For valves handling a flashing mixture, the allocated pressure drop should be equal to 0.9 times the difference in between the absolute inlet pressure and the absolute
saturation pressure if flowing temperature is more than 5° F below the saturation temperature. If less than 5° F below the saturation temperature, the pressure drop should not be greater than 0.06 times the absolute inlet pressure.
F. Two Phase Flow:
For the seven types of two phase flow patterns in pipes, some guidelines on liquid and vapor superficial velocities (LSV and GSV respectively) which can be used to make initial predictions on the type of flow pattern are given below.
1. Horizontal Pipes:
a. In DISPERSED FLOW PATTERN, nearly all the liquid is entrained as spray by the gas. This occurs at GSV > 200 ft/sec.
b. In ANNULAR FLOW PATTERN, liquid forms a film around the inside wall of pipe and gas flows at a high velocity as a central core. This occurs at GSV > 20 ft.sec.
c. In BUBBLE FLOW PATTERN, bubbles of gas move along at about the same velocity as the liquid. This occurs at LSV of 5 to 15 ft/sec, and GSV of 1 to 10 ft/sec.
d. In STRATIFIED FLOW PATTERN, liquid flows along the bottom of the pipe and gas flows over the smooth liquid gas interface. This normally occurs for LSV< 0.5 ft/sec, and GSV of 2 to 10 ft/sec.
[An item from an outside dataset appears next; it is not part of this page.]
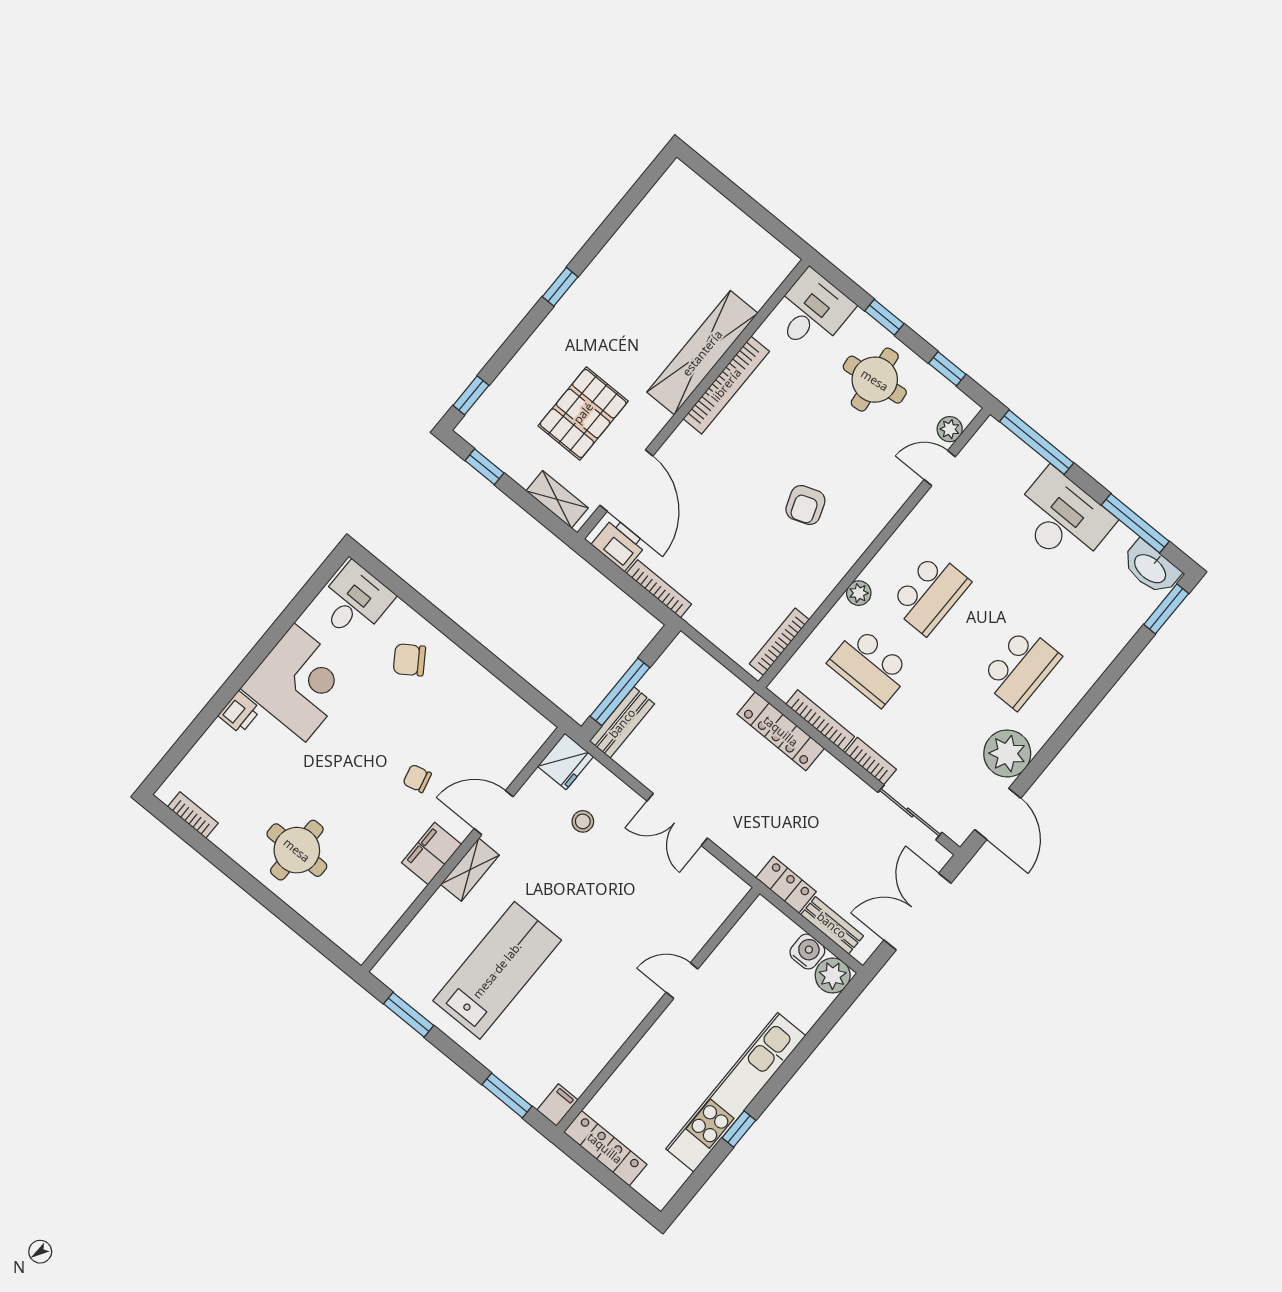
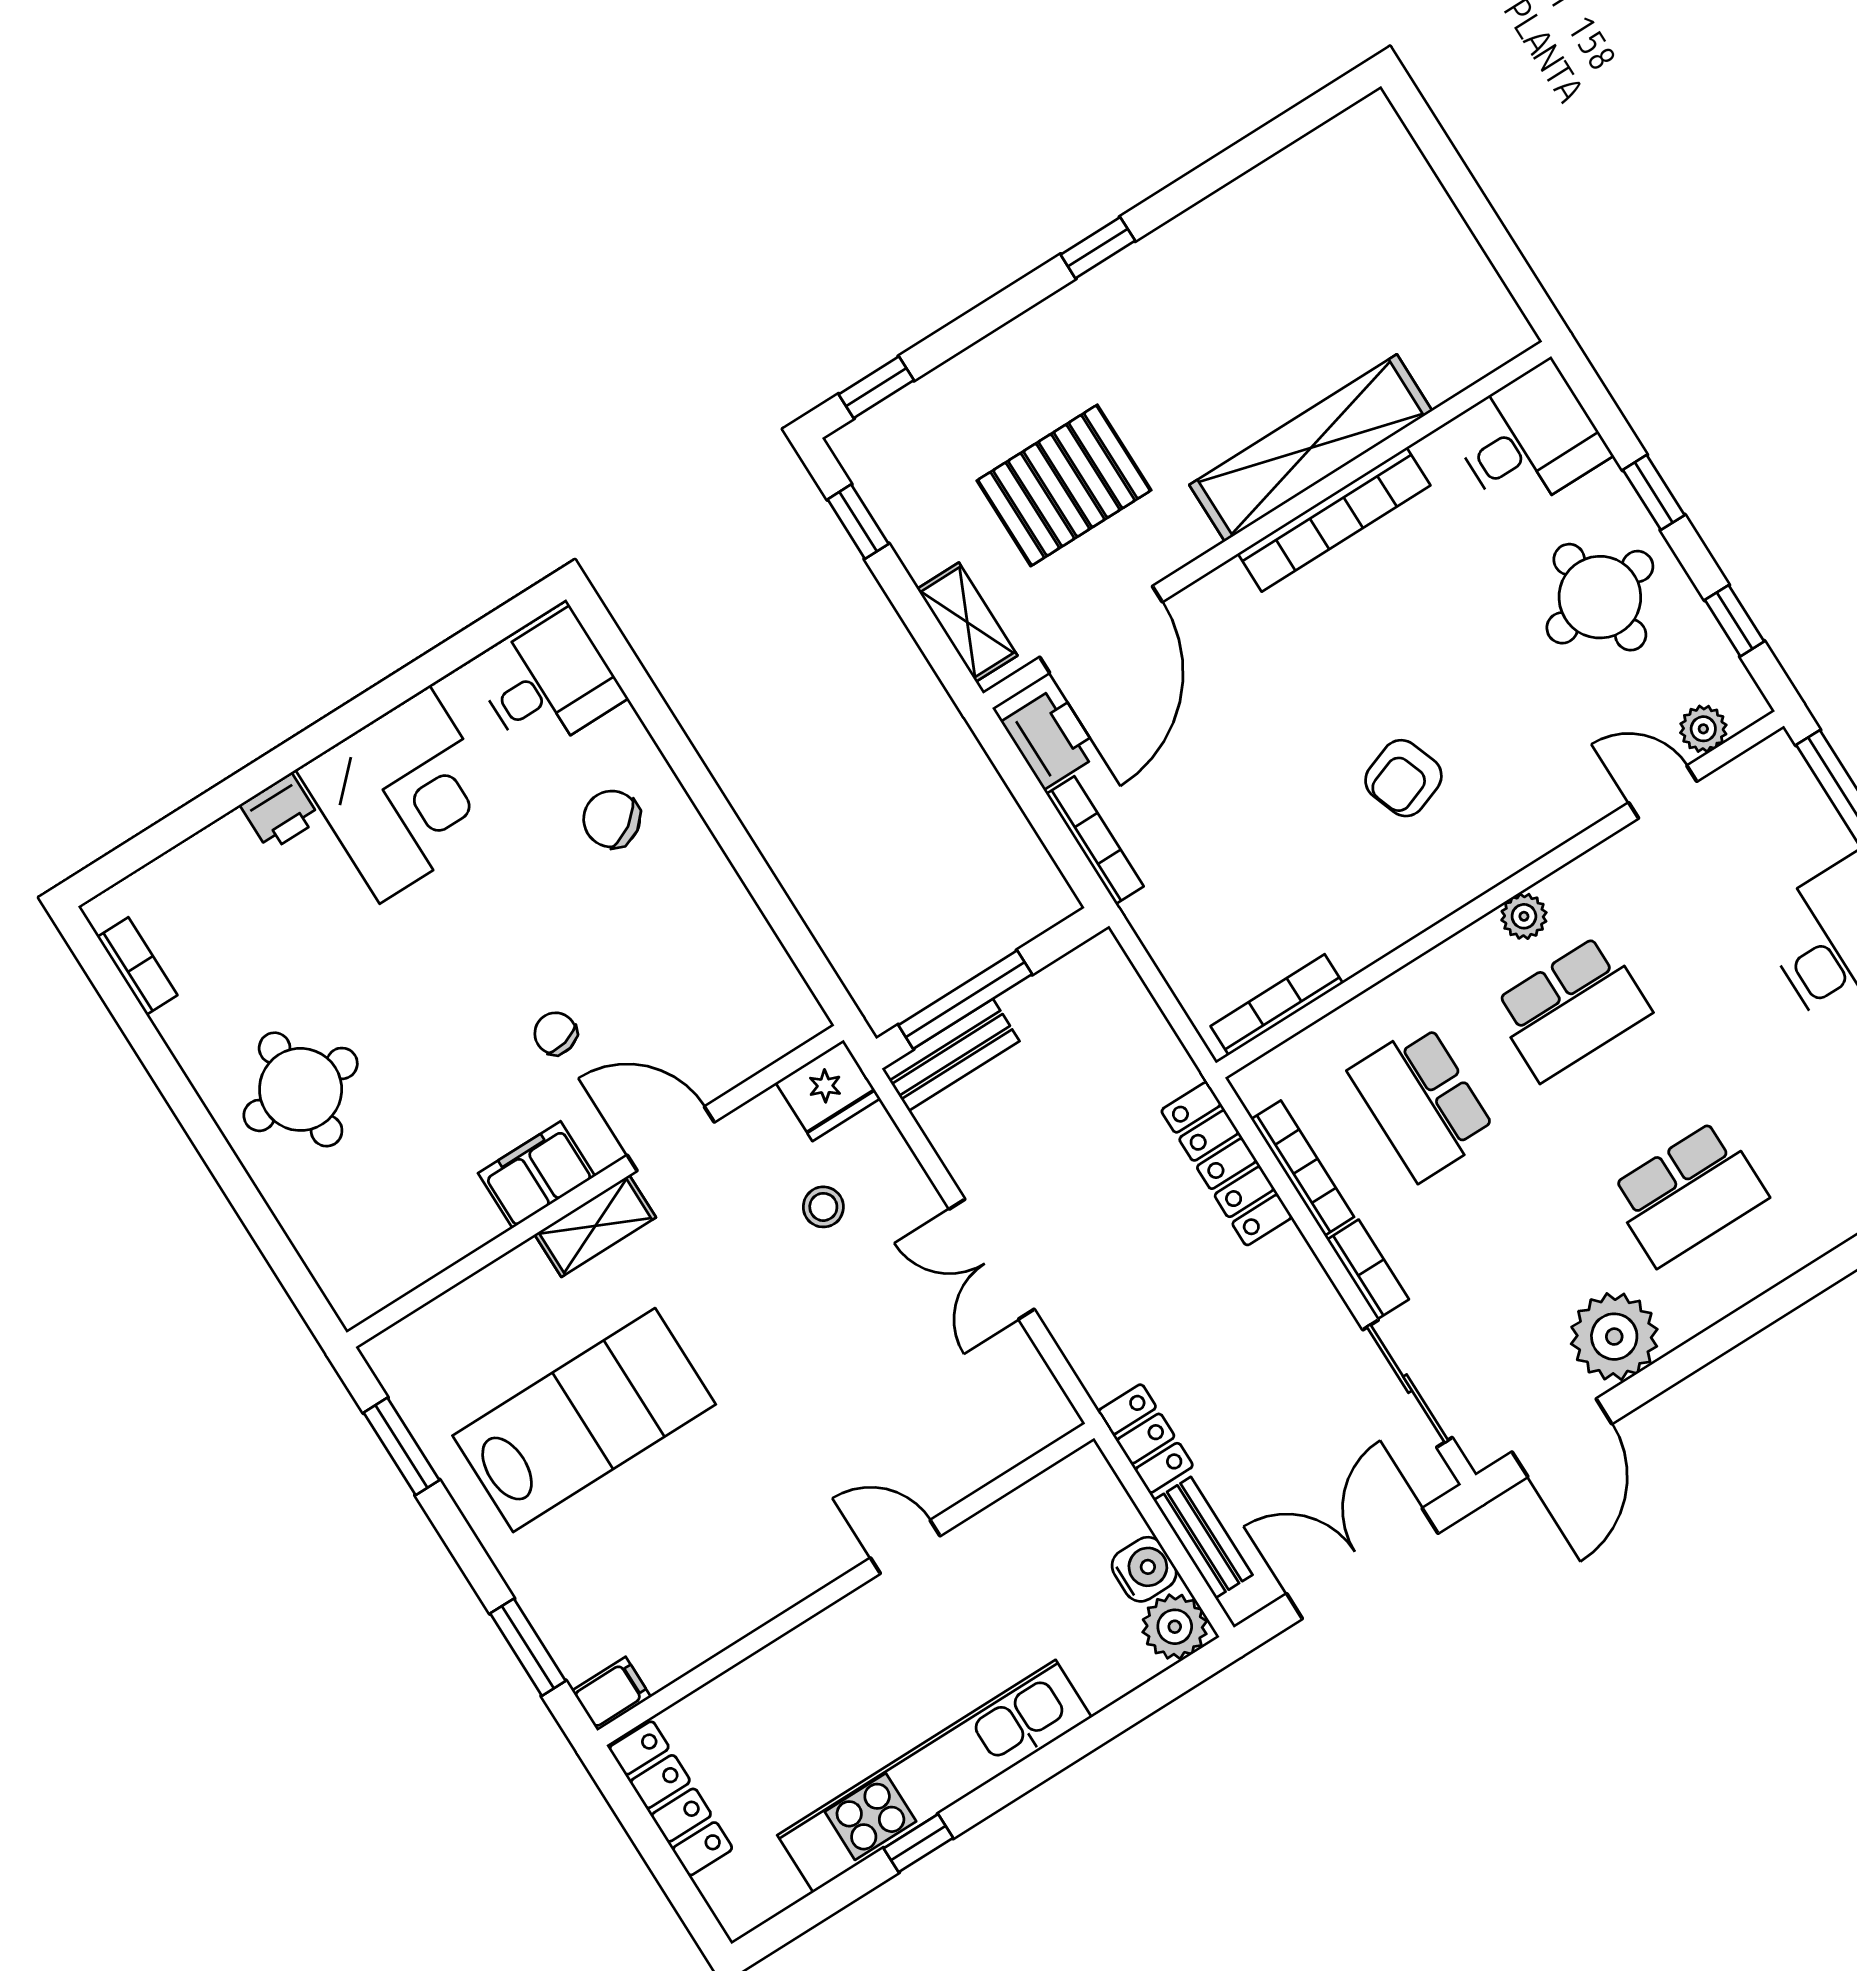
plant: (859, 593) -> (1524, 916), moved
e. In WAVE FLOW PATTERN, the interface is disturbed by waves moving in the direction of flow; otherwise it is similar to stratified flow pattern. This occurs for LSV < 1 ft/sec and GSV of about 15 ft/sec.
f. In SLUG FLOW PATTERN, waves are picked up periodically in the gas stream and form a slug which moves at much greater velocity than average liquid
velocity. Slugs can cause severe vibration due to impact on fittings such as return bends.
g. In PLUG FLOW PATTERN, alternate plugs of liquid and gas move along the pipe. This occurs at LSV < 2 ft/sec and GSV < 3 ft/sec.
2. Upflow Vertical Pipes:
a. For dispersed flow, GSV > 70 ft/sec.
b. For annular flow, LSV < 2 ft/sec. and GSV > 30 ft/sec.
c. For bubble flow, GSV < 2 ft/sec.
d. Stratified flow does not occur.
e. For wave flow, the SV’s are unpredictable.
f. For slug flow, GSV = 2 to 30 ft/sec.
g. For plug flow, GSV = 2 to 30 ft/sec.